Never published, the libretto was found by writer Kim Cooper when she was doing research at the Library of Congress for a mystery novel loosely based on Chandler’s life. Cooper saw a library catalog reference to a comic opera written by Chandler and Julian Pascal (the husband of Chandler’s future wife Cissy). requested it from the archives, and within weeks found herself reading a scan of the long-forgotten work which had been registered with the library in 1917, shortly before Chandler joined the Canadian Expeditionary Force.

“The Princess and the Pedlar” is, as Cooper describes in a blogpost telling the story of the discovery, “a charming and sometimes laugh-out-loud musical comedy that uses the conventions of fairy tale lore to explore the mysteries of modern romance.” There’s a princess, Porphyria, who must be married by midnight or terrible fantasy-world-type things will happen, and a peddler, Jim, who seeks her hand. It’s set in the fairy kingdom of Arcadia, and the plot consists of various flimsy obstacles to True Love, all eventually overcome by the time the curtain drops.

It sounds, in other words, totally silly. An article on the discovery in the Guardian by Sarah Weinman quotes a few lines, such as the goblin Gorboyne singing, “Criminals dyed with the deepest dyes/Hated of all the good and wise, Soaked in crime to the hair and eyes/Very unpleasant are we.” And Cooper has longer passages on her blog in the same vein: banter between goblins and enchantresses, comic numbers about “pickled eye of toad” and “cobwebs à la mode,” and so on.

Far funnier than the actual play at this point are the attempts to inflate the importance of this piece of juvenilia. For instance, from the Guardian piece:

“Chandler’s motivation had to be pretty serious,” Cooper told the Guardian. “He had been in Los Angeles for only five years, after a bitter departure from London as a failed writer. It’s obvious this libretto was a serious attempt at the writing life in the midst of nowhere, culturally.”

Cooper noted the libretto’s discovery “completely negates” the notion that Chandler gave up being a writer until he was fired in 1931 from Dabney Oil Syndicate, where he was a highly paid executive, due to a mix of alcoholism, affairs with female employees, and absenteeism.

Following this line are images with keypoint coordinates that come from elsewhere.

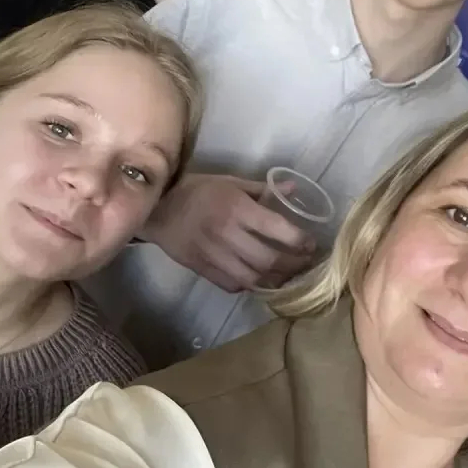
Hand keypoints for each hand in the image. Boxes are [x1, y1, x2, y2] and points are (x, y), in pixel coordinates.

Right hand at [142, 173, 316, 292]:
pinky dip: (250, 285)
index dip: (299, 241)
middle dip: (293, 265)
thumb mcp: (229, 181)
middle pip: (268, 260)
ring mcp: (213, 255)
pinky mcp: (201, 269)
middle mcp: (227, 233)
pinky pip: (232, 285)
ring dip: (275, 281)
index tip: (311, 244)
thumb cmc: (196, 190)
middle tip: (305, 264)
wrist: (155, 207)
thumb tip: (293, 188)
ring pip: (253, 278)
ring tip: (288, 276)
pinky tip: (260, 280)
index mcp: (236, 208)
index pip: (277, 229)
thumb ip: (261, 189)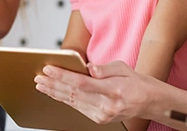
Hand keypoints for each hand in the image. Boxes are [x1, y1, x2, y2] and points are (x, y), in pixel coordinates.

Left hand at [35, 60, 151, 123]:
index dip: (63, 76)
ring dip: (55, 92)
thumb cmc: (135, 82)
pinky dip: (64, 99)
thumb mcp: (123, 68)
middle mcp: (106, 106)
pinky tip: (54, 93)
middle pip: (73, 94)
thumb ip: (104, 69)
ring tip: (41, 84)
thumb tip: (87, 68)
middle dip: (53, 84)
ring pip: (73, 102)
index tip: (48, 69)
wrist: (147, 102)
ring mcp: (102, 115)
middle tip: (39, 77)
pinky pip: (77, 108)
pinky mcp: (99, 119)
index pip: (82, 83)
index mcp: (113, 90)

I don’t actually know how you get from “Very unpleasant are we” to believing that “The Princess and the Pedlar” represents Chandler’s attempt to make high art in the cultural desert of L.A., but it’s kind of an admirable conclusion for the sheer scale of its preposterousness. I think Chandler and Pascal wrote “The Princess and the Pedlar” for the same couple of reasons that any group of young men in the early years of the 20th century wrote a comic opera: they thought they could make money from it, or they were bored and had a friend with a fine tenor and an upright piano, or they thought it might get them closer to Sophie Tucker.

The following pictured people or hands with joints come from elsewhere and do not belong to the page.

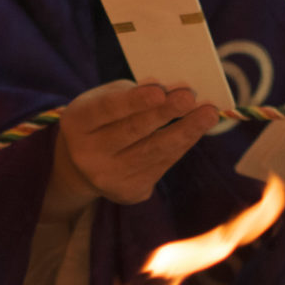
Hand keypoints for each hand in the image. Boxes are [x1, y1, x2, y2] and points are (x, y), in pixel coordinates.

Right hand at [49, 80, 223, 214]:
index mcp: (77, 122)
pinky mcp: (129, 192)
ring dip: (185, 131)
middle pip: (133, 131)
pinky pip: (161, 165)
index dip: (134, 101)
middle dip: (165, 114)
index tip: (160, 92)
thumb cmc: (103, 120)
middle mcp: (88, 154)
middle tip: (190, 98)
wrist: (86, 165)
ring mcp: (108, 177)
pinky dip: (181, 145)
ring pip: (153, 152)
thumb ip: (132, 94)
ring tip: (207, 115)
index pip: (107, 109)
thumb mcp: (104, 99)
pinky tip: (196, 130)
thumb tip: (174, 93)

But it’s clearly a long way away from Chandler’s moody, subtle Philip Marlowe novels like The Big Sleep, Farewell, My Lovely, and The Long Goodbye. The agent for the Chandler estate apparently concurs—Ed Victor responded to a request by Cooper and her husband Richard Schuave to mount a stage production of “The Princess and the Pedlar” with the following assessment: “It is a very early work, and not representative of Chandler’s oeuvre. Yes, it is of course a curiosity, but we feel no more than that. As such, we would rather not allow it to be promoted.”

The world may have to wait just a few years longer for the adventures of Porphyria, Jim, and their gleefully evil goblin nemeses.

 

Sal Robinson is an editor at Melville House. She's also the co-founder of the Bridge Series, a reading series focused on translation.